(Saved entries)
########################################

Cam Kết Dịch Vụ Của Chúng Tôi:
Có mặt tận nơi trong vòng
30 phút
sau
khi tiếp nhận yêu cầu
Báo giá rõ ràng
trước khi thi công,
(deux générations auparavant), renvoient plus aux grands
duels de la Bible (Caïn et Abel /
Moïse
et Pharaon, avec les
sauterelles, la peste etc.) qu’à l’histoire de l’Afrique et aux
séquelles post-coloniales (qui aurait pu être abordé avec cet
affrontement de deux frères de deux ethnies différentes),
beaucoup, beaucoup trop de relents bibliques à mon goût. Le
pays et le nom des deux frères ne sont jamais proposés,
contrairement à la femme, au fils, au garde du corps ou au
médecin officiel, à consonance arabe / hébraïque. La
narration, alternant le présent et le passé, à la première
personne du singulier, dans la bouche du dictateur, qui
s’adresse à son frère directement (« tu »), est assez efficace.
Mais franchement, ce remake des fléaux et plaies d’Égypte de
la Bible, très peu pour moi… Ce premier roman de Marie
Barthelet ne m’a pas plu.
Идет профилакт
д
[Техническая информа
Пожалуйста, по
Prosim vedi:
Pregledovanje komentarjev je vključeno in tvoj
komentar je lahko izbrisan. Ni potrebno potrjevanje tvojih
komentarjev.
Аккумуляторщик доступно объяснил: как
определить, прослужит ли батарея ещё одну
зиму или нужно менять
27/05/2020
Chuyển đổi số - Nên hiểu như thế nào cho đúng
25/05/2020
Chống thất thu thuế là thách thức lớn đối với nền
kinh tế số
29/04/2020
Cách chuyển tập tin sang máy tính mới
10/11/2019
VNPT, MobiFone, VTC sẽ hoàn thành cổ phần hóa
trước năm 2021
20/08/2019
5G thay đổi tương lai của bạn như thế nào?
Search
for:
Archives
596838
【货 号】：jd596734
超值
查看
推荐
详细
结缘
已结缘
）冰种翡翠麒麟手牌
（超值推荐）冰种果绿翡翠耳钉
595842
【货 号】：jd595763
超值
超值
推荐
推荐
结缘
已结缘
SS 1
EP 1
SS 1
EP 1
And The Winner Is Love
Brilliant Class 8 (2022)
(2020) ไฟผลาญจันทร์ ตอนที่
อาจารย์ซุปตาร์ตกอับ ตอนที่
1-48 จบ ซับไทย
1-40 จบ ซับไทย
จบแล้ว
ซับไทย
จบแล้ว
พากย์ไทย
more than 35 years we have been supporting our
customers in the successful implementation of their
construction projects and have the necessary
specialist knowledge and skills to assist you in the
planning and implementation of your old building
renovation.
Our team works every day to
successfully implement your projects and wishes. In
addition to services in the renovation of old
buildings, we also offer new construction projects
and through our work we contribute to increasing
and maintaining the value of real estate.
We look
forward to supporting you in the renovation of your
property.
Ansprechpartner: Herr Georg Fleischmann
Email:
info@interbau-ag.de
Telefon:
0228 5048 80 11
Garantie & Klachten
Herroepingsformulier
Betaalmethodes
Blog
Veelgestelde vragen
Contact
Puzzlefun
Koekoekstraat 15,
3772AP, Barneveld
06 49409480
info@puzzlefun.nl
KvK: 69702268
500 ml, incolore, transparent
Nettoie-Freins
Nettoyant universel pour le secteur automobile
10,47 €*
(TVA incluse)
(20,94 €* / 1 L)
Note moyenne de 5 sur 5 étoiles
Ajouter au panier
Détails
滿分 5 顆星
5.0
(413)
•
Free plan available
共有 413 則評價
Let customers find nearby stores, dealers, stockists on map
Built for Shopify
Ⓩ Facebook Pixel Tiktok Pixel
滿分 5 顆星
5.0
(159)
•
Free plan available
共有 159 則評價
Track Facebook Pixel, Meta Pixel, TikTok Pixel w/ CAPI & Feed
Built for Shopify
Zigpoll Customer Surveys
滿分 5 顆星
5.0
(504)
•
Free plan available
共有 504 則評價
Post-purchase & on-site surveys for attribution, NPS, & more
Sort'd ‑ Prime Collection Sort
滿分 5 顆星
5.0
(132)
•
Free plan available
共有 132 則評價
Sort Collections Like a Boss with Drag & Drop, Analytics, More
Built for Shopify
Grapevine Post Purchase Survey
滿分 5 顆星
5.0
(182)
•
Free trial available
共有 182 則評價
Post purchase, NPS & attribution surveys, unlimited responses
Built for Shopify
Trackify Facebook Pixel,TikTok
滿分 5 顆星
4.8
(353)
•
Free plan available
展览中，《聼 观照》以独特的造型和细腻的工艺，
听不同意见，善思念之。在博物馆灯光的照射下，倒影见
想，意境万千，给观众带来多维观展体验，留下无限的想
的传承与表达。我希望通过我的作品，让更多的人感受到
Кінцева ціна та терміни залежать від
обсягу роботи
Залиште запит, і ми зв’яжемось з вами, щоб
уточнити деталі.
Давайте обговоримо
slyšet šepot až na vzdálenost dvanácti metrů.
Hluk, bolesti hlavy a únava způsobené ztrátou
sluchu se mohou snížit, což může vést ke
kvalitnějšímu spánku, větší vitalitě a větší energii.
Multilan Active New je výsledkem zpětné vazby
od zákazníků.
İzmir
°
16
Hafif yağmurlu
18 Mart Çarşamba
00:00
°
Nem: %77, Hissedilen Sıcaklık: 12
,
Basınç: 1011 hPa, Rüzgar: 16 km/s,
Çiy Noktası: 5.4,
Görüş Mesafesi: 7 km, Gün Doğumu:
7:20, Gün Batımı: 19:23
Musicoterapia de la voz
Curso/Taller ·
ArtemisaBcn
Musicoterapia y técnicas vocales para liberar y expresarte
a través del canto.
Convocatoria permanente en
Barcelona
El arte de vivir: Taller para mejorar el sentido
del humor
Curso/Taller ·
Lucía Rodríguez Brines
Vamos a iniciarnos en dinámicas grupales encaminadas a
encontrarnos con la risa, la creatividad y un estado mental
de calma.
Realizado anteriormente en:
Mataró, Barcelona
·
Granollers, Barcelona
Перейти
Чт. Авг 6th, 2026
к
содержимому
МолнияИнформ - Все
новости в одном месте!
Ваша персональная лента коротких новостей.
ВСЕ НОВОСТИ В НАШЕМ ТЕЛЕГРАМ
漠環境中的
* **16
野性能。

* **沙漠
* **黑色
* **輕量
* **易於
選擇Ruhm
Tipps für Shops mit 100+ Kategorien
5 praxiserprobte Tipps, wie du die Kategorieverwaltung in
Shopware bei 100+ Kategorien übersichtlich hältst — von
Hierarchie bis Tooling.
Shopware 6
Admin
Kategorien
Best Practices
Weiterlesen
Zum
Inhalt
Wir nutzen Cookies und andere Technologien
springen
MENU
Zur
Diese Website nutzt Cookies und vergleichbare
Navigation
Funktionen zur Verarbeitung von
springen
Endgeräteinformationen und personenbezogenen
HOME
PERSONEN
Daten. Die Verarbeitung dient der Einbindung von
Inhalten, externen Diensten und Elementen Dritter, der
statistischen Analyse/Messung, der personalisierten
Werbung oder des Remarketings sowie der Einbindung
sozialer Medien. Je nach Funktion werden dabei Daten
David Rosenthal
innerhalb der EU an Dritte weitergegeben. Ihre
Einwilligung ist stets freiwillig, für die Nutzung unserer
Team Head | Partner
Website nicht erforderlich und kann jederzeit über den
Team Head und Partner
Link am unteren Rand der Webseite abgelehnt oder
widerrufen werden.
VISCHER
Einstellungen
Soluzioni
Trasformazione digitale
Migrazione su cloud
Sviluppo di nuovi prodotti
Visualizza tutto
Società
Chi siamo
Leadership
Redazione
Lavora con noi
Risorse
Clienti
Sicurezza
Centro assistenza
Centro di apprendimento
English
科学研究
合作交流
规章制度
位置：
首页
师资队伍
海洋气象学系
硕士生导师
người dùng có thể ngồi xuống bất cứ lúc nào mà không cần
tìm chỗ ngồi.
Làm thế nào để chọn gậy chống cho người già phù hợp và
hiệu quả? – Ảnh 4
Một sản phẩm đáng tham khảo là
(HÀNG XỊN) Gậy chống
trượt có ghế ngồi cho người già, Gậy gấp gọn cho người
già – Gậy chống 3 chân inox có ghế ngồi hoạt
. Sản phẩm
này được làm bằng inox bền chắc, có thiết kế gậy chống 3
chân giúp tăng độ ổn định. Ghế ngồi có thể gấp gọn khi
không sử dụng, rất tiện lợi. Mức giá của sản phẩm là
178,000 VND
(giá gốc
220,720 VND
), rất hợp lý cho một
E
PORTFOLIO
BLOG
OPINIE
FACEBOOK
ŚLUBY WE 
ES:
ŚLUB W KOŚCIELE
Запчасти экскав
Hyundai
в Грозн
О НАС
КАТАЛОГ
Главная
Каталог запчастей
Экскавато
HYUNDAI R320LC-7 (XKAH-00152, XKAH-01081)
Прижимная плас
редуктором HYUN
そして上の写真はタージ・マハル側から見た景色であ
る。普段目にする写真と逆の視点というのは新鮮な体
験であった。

########################################

Problem details.
Copy the records above exactly, beginning at the line that contains "customers in the" and stopping after the line that contains "Our team works every day to".

Solution to this task.
customers in the successful implementation of their
construction projects and have the necessary
specialist knowledge and skills to assist you in the
planning and implementation of your old building
renovation.
Our team works every day to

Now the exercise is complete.